Body mass index in midlife and late-life as a risk factor for dementia: a meta-analysis of prospective studies

Authors


  • Abbreviations: AD, Alzheimer's disease; APOE, Apolipoprotein E; BMI, body Mass Index; CI, confidence interval; MCI, mild cognitive impairment; MMSE, Mini Mental Status Examination; RR, relative risk; SD, standard deviation; VaD, vascular dementia; WC, waist circumference.

KJ Anstey, Building 63, Eggleston Rd, Centre for Mental Health Research, Australian National University, Canberra, ACT 0200, Australia.
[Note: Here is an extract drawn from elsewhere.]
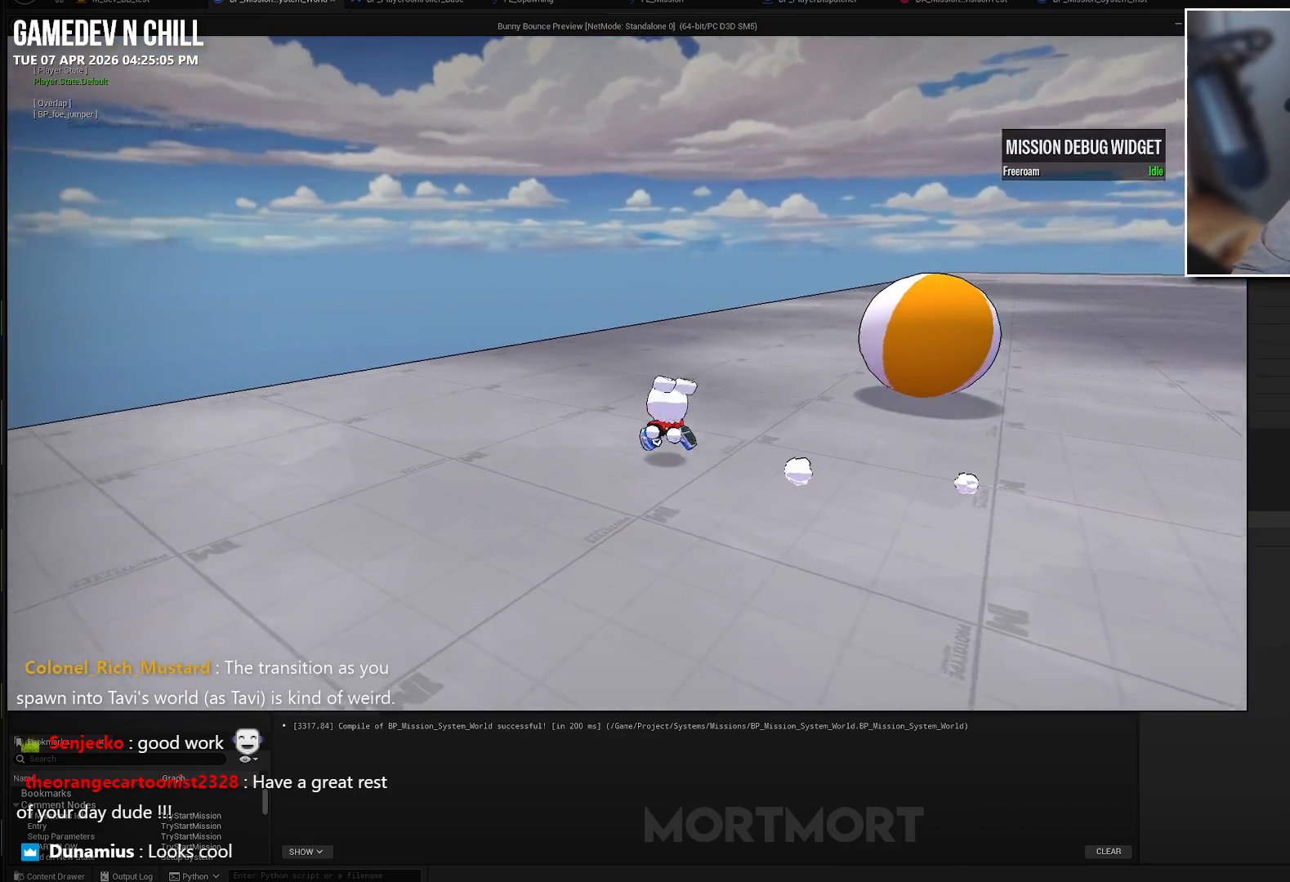
{"buttons": [], "left_stick": "up-right", "right_stick": "right", "events": [[33, "left_stick", "up"], [283, "right_stick", "right"], [367, "left_stick", "up-right"]]}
E-mail: kaarin.anstey@anu.edu.au

Summary

The relationship between body mass index (BMI) (in midlife and late-life) and dementia was investigated in meta-analyses of 16 articles reporting on 15 prospective studies. Follow-ups ranged from 3.2 to 36.0 years. Meta-analyses were conducted on samples including 25 624 participants evaluated for Alzheimer's disease (AD), 15 435 participants evaluated for vascular dementia (VaD) and 30 470 followed for any type of dementia (Any Dementia). Low BMI in midlife was associated with 1.96 [95% confidence interval (CI): 1.32, 2.92] times the risk of developing AD. The pooled relative risks for AD, VaD and Any Dementia for overweight BMI in midlife compared with normal BMI were 1.35 (95% CI:1.19, 1.54), 1.33 (95% CI: 1.02, 1.75) and 1.26 (95% CI: 1.10, 1.44), respectively. The pooled relative risks of AD and Any Dementia for obese BMI in midlife compared to normal BMI were 2.04 (95% CI: 1.59, 2.62) and 1.64 (95% CI: 1.34, 2.00), respectively. Continuous BMI in late-life was not associated with dementia. Small numbers of studies included in pooled analyses reduce generalizability of findings, and emphasize the need for publication of additional findings. We conclude that underweight, overweight and obesity in midlife increase dementia risk. Further research evaluating late-life BMI and dementia is required.